Citi Research sees the AI supercycle extending into 2026 but warns that the risk-reward balance is becoming less favorable, with greater volatility likely as OpenAI-related costs emerge in the second half of 2026 and worries grow over the debt used to finance the AI buildout.
The brokerage continues to favor NVIDIA (NVDA), Broadcom (AVGO), and Micron Technology (MU) in the AI ecosystem and sees the biggest positive surprise coming from the analog sector and expects an upturn in 2026 with consensus estimates moving higher given low inventory, low supply growth, and depressed margins.
Citi names Microchip Technology (MCHP) as its top pick, expecting the greatest upside to estimates due to its sales and margins having declined the most from peak levels.
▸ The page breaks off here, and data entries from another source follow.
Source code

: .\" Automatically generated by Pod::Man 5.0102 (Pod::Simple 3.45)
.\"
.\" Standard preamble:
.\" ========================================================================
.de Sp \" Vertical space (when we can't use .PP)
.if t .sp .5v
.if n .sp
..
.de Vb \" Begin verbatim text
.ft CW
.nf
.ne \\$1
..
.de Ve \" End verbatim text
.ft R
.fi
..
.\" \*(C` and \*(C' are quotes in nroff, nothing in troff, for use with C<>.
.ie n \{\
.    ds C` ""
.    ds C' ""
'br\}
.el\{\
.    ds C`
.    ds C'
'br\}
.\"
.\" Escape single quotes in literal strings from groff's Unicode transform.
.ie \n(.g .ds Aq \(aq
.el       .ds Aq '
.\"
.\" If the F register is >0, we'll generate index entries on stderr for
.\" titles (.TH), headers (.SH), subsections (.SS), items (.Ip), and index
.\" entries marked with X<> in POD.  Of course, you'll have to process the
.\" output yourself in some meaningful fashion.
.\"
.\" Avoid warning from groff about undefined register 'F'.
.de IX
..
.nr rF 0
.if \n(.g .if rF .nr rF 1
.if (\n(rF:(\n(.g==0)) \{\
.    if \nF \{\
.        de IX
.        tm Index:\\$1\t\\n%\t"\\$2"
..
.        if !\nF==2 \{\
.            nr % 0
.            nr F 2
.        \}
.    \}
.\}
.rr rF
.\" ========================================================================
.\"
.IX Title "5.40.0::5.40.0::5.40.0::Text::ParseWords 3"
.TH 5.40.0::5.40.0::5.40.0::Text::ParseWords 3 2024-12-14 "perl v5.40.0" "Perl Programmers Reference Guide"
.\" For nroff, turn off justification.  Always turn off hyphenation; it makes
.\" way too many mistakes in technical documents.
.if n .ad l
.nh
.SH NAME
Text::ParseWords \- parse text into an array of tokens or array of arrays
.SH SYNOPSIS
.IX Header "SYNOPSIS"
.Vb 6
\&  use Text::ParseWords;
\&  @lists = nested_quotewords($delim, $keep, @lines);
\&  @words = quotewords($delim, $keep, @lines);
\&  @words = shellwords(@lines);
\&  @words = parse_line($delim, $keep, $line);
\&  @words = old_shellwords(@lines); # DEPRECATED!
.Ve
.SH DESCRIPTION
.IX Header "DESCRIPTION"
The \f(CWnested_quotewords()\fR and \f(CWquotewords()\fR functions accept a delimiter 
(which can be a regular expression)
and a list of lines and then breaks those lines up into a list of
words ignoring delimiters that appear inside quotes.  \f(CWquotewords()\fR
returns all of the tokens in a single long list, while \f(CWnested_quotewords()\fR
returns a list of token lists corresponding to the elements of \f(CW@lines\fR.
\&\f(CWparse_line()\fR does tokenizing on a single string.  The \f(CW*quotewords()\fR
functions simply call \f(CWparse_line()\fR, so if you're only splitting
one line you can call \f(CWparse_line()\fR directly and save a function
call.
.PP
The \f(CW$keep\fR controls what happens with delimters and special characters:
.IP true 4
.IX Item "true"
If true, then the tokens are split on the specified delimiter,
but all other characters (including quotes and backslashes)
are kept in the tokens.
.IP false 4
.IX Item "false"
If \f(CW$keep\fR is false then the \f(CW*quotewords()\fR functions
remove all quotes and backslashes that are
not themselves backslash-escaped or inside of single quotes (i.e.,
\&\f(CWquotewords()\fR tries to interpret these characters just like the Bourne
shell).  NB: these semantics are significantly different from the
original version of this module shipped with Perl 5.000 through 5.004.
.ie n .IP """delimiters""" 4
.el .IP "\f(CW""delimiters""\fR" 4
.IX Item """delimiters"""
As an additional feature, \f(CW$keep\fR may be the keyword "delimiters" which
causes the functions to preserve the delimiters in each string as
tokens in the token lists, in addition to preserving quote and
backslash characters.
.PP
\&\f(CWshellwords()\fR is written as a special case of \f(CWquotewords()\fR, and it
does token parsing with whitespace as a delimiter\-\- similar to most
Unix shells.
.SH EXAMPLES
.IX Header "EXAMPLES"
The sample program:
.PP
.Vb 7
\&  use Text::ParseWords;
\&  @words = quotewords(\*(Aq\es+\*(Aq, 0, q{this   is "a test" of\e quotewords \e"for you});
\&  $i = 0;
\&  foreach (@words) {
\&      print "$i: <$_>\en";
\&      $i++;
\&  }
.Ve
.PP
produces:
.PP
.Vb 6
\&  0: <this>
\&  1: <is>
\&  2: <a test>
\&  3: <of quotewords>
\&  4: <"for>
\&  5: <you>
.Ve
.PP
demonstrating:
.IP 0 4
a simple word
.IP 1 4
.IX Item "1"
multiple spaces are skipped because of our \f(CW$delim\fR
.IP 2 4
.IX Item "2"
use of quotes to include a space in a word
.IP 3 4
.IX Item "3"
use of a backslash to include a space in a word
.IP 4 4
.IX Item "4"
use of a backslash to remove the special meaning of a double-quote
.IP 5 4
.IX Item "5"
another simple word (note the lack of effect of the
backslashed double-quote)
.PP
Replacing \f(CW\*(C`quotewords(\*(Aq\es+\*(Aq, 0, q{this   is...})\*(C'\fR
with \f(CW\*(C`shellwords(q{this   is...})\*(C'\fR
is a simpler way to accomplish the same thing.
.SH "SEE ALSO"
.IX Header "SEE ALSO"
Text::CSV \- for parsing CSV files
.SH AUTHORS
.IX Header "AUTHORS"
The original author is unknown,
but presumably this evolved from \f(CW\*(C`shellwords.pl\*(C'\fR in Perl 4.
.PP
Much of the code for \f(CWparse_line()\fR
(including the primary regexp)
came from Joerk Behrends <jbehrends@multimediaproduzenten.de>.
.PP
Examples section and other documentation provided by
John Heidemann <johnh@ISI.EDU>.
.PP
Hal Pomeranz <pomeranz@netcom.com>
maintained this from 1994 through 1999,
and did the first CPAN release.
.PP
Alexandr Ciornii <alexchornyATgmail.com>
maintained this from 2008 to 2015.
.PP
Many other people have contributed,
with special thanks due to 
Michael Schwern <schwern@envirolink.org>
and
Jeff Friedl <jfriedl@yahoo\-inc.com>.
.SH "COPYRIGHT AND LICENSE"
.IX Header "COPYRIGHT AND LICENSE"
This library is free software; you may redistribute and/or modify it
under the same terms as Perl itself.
Other Buy-rated stocks include Broadcom (AVGO), Micron Technology (MU), Texas Instruments (TXN), NXP Semiconductors (NXPI), and Analog Devices (ADI).
“We like AVGO and see upside due to proliferation of TPUs,” the brokerage said, as AVGO confirmed Anthropic as Google’s (GOOG) largest TPU customer with $21 billion in revenue in 2026.
“We continue to believe more upside is coming at Micron, with DRAM pricing increasing every quarter in C26, driving further upside to consensus estimates,” analysts said in a Dec. 22 note.
In terms of earnings, Citi expects MCHP EPS to expand by more than 4X from $0.24 in 3Q25 to $1.33 by 4Q27E and projects TXN EPS to grow by 77% from $1.20 in 1Q26E to $2.12 in 3Q27E.
Citi also favors Synopsys (SNPS) over Cadence Design Systems (CDNS), citing stronger potential for operating margin expansion at Synopsys. The firm expects margins to benefit from cost-cutting initiatives, a higher software mix, and a rebound in the IP business.